I’m also probably smarter than you. I don’t mean that as an insult. Again, statistics. They had my IQ tested in the second grade. I won’t tell you my score. Actually, I can’t tell you my score because I promised my mother I wouldn’t do that anymore. I used to tell everyone. My mother said that was obnoxious. I think she was also worried about giving my sister, Jeremy, a complex. Jeremy is a year younger than I am and not the brightest crayon in the box. She’s a good kid. Just very so-so in the cerebral cortex region.

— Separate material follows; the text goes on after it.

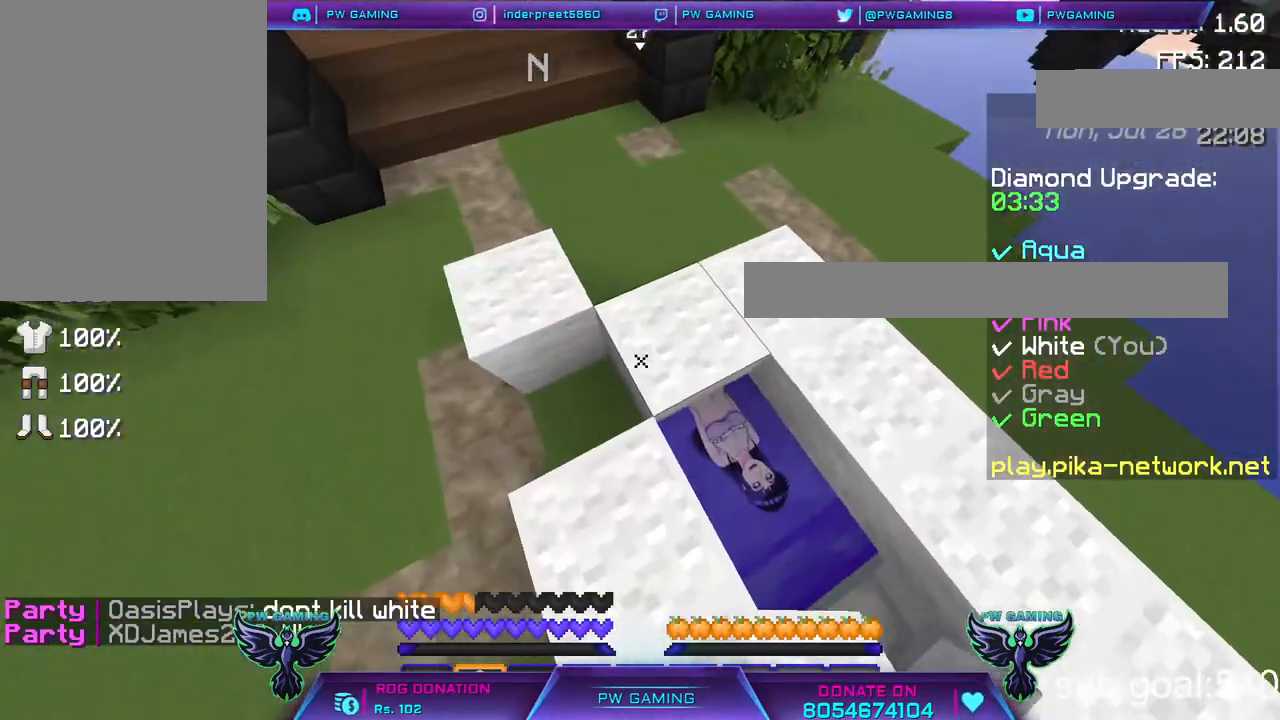
Gameplay with keyboard and mouse; each line is a JSON object with the keys and mouse buttons held at the frame after it. "events" lists presses ("down") and releases ("up") of "a", "d", "s", "space", "w", "mouse_left" and "mouse_right" between this image and that frame as [ms after this image, input, new state], when the widget could be followed in between. "mouse_left", "mouse_right" = the "left", "right" buttons of the "mouse" list. No other keys are recorded. Fast repeated clicks can show as one long hold. Not read: mouse_move.
{"keys": [], "mouse": [], "events": [[333, "mouse_right", "down"], [433, "mouse_right", "up"]]}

I’m sure you’ve noticed that a lot of books start out with some kid’s first day at a new school. You can see why, of course. It makes for great suspense. The new kid is feeling very nervous. Everything seems slightly sinister. Half the kids in the class look like they want to smash his face in, and the other half look like they would love to see the first half of the class smash his face in.
The thing is, when you are fatter and smarter than the national average, practically every day is like the first day at a new school.
So, I’m starting this book on a Tuesday, and school has already been in session for a few weeks now. I go to Martha Doxie School in New York City. A three-story red brick nightmare of educational progress. They have this thing called “The Deskless Classroom,” where everyone does what interests them. We have different workstations . . . science, writing, global studies. We choose what we want to study at any given time. No desks. Just workstations. Which are basically desks.
The school’s motto is Compassion, Not Competition.
The thing is, most kids don’t give a flea’s fart aboutcompassion.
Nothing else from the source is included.